▶ _Exercise requirements_:
Could you please find each line in the records that contains the word "negative" and copy it?

▶ _Data in this exercise_:
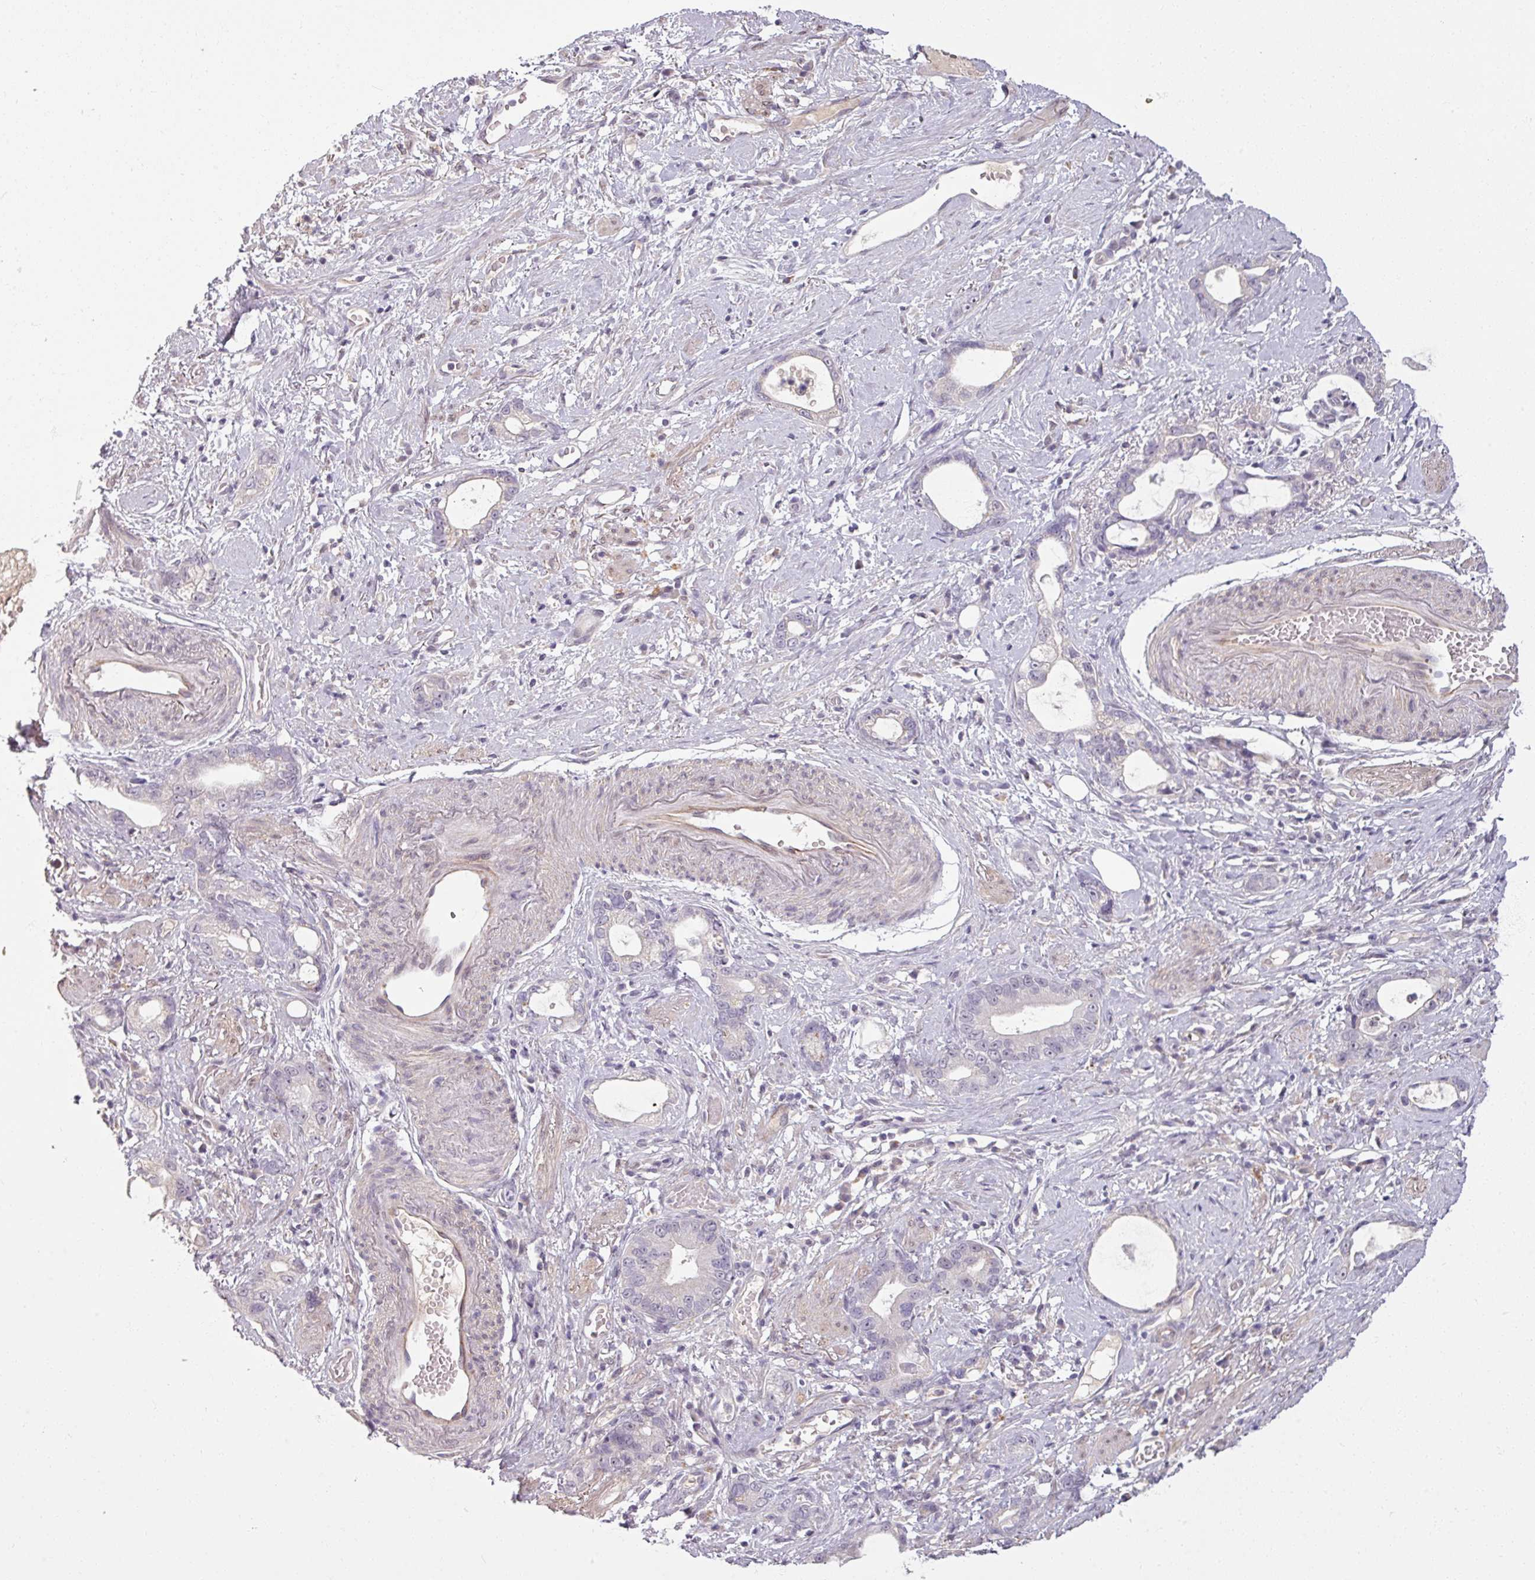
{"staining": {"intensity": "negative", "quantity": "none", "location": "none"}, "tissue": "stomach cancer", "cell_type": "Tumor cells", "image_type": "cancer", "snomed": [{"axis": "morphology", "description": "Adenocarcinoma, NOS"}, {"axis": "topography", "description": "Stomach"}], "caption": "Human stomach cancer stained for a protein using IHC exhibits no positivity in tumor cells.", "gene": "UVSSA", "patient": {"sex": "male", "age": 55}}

* * *

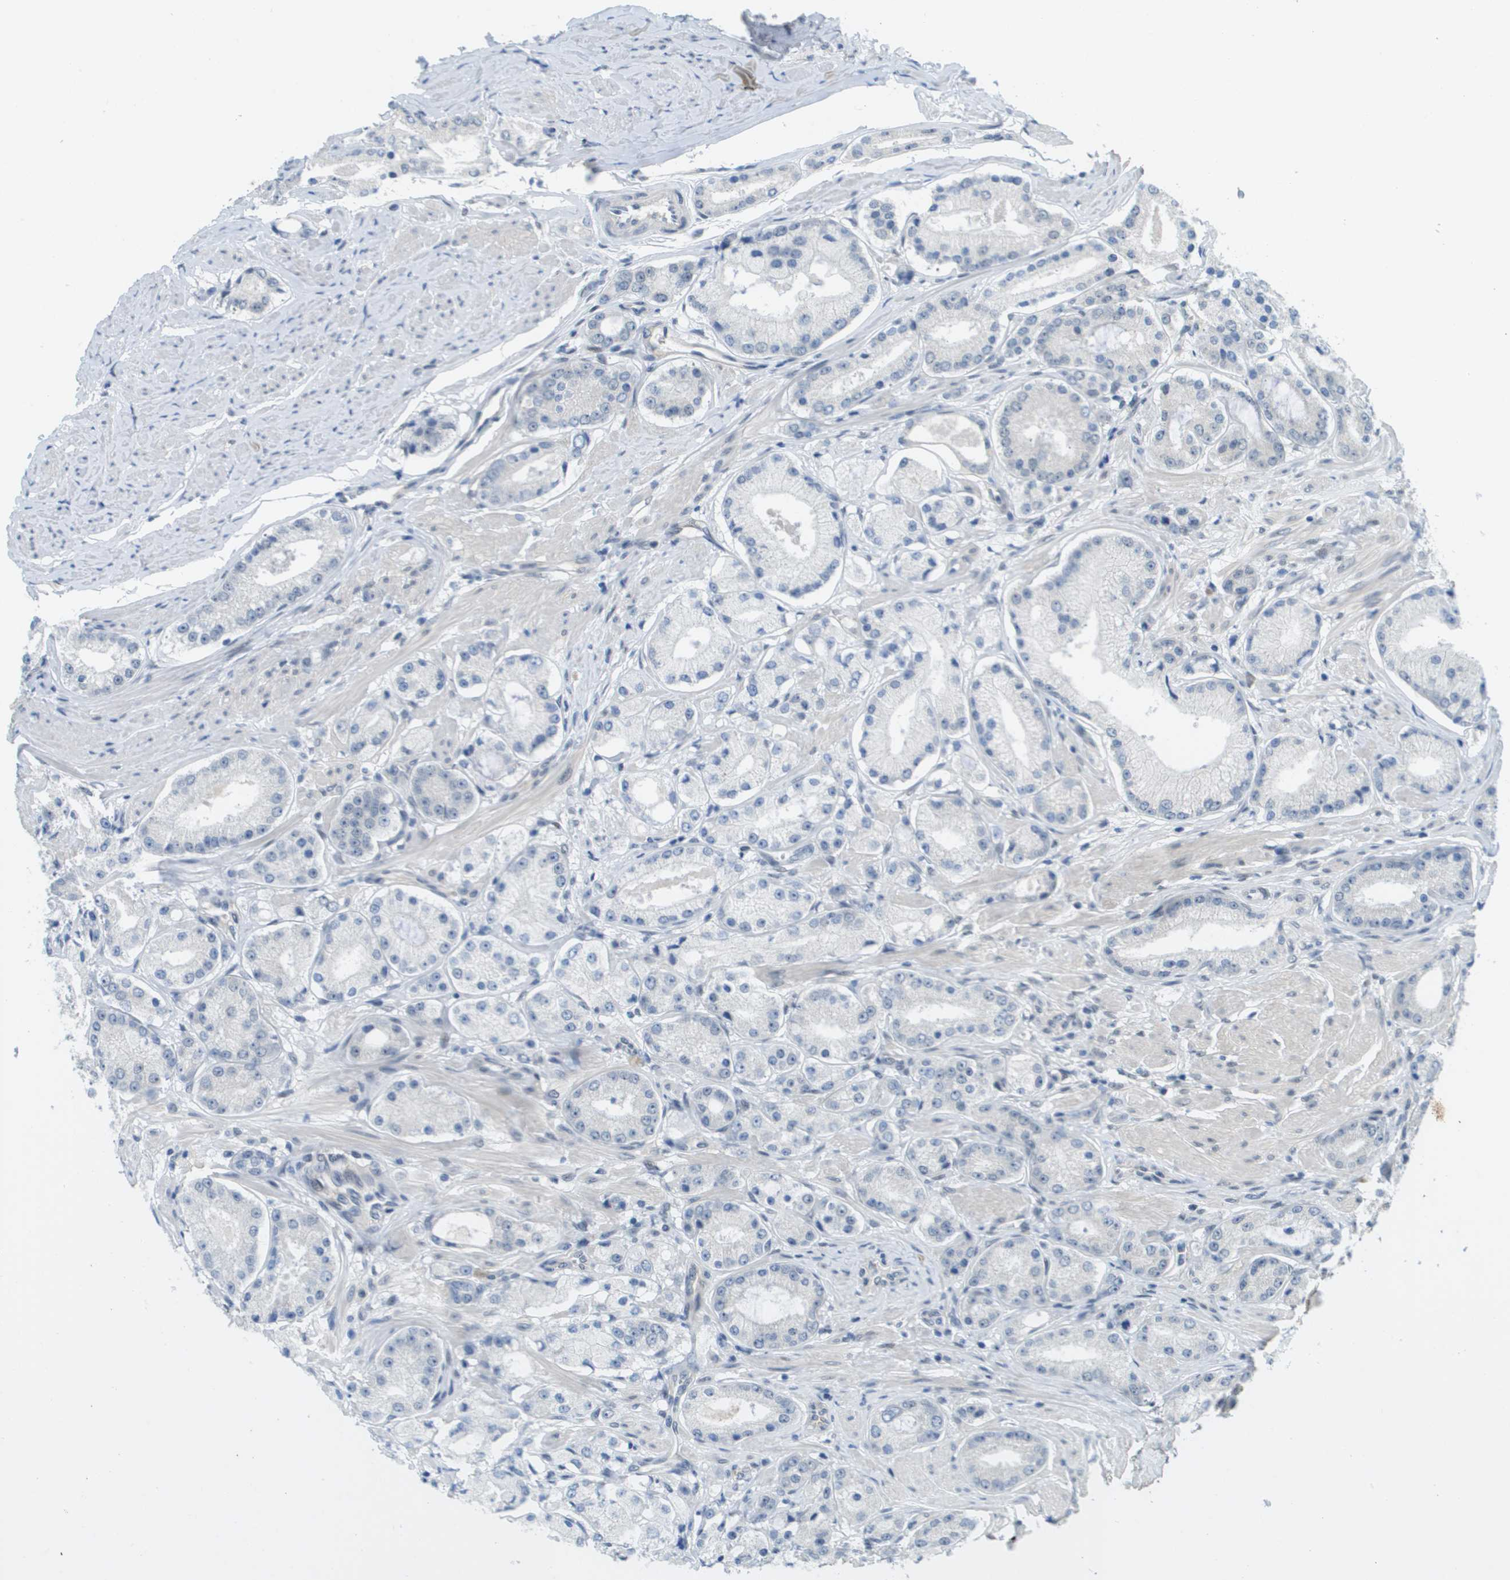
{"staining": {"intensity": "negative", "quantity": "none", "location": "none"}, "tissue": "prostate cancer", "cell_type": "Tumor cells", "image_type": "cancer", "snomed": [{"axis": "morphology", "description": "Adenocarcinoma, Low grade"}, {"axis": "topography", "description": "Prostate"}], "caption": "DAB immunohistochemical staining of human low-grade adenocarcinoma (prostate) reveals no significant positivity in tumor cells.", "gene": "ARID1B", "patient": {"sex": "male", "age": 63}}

--

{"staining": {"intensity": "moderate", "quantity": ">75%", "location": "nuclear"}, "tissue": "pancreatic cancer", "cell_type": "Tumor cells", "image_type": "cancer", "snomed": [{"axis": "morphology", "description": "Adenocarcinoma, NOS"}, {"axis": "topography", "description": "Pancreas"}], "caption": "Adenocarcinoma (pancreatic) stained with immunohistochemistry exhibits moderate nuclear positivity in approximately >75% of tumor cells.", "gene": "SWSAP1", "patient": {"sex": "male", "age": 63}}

▶ _Answer for the task_:
{"staining": {"intensity": "negative", "quantity": "none", "location": "none"}, "tissue": "stomach cancer", "cell_type": "Tumor cells", "image_type": "cancer", "snomed": [{"axis": "morphology", "description": "Adenocarcinoma, NOS"}, {"axis": "topography", "description": "Stomach"}], "caption": "Human stomach cancer stained for a protein using IHC exhibits no positivity in tumor cells.", "gene": "UVSSA", "patient": {"sex": "male", "age": 55}}
{"staining": {"intensity": "negative", "quantity": "none", "location": "none"}, "tissue": "prostate cancer", "cell_type": "Tumor cells", "image_type": "cancer", "snomed": [{"axis": "morphology", "description": "Adenocarcinoma, Low grade"}, {"axis": "topography", "description": "Prostate"}], "caption": "DAB immunohistochemical staining of human low-grade adenocarcinoma (prostate) reveals no significant positivity in tumor cells.", "gene": "ARID1B", "patient": {"sex": "male", "age": 63}}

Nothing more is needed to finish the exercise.